* _EXTRACTED ENTRIES_:
———

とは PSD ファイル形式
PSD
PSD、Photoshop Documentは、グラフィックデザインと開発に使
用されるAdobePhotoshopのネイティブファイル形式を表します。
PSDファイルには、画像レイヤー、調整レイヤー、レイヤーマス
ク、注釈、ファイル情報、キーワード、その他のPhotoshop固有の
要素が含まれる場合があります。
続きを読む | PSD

———

* _WORK INSTRUCTIONS_: From the line containing "用されるAdobePhotoshopのネイティブファイル形式を表します。" down to the last line of the data above, copy every line exactly; leave out all other lines.

* _EXERCISE RESPONSE_:
用されるAdobePhotoshopのネイティブファイル形式を表します。
PSDファイルには、画像レイヤー、調整レイヤー、レイヤーマス
ク、注釈、ファイル情報、キーワード、その他のPhotoshop固有の
要素が含まれる場合があります。
続きを読む | PSD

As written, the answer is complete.